Recipes can also be consumed piecewise:

RecipeContract = loaded.to_contract()
selector_map = loaded.selectors_for('www.example.com')
actions = loaded.a3nodes
fixture_urls = loaded.fixture_urls()

Trust Policies

API recipe loading is local-only by default. Remote sources require an explicit trust boundary, and extra allowlists compose with AND semantics.

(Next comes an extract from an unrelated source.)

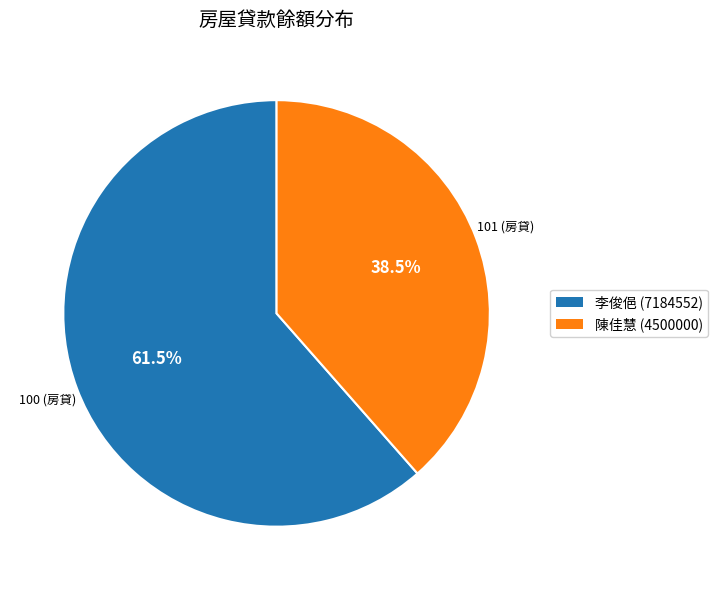

Is there any slice that represents more than half of the pie?

Yes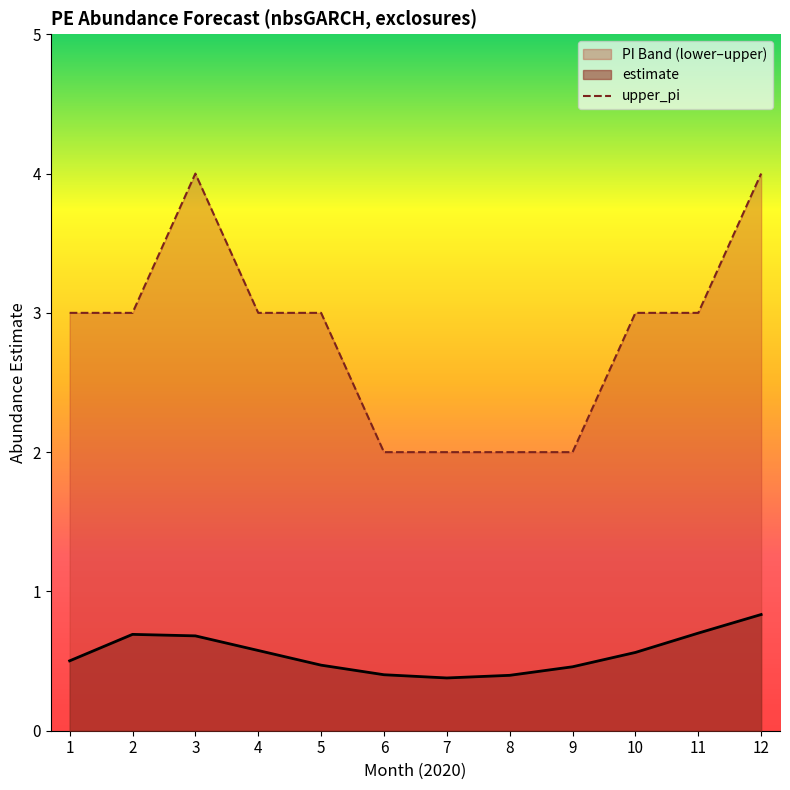

At which category does the chart reach its minimum across all series?

6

trust = ys.recipe.Trust.github('owner').contracts(Product).recipe_ids(recipe.recipe_id)
remote = ys.recipe.load(
'gh:owner/yosoi-recipes/recipes/example.com/product.recipe.json@main',
recipe_id=recipe.recipe_id,
trust=trust,
)

Policy files can carry the same allowlist:

recipe:
allow_local: true
allowed_github_owners:
- owner
allowed_recipe_ids:
- v1:sha256:...
allowed_contract_fingerprints:
- contract:v1:sha256:...

See Policy Files for policy-file placement and validation.

Command Reference

  • yosoi recipe mint: create recipe JSON from a contract plus selectors or cache state.
  • yosoi recipe inspect: summarize contract, fields, domains, A3Nodes, and validation status.
  • yosoi recipe check: verify schema and deterministic identity.
  • yosoi recipe validate: replay fixture URLs, build evidence, and optionally write it back.
  • yosoi recipe install: verify and cache local or remote recipes.
  • yosoi recipe list: list local .yosoi/recipes artifacts.
  • yosoi recipe publish: publish to GitHub repo PR, direct commit, or Gist.
  • yosoi recipe gist: convenience Gist publish command.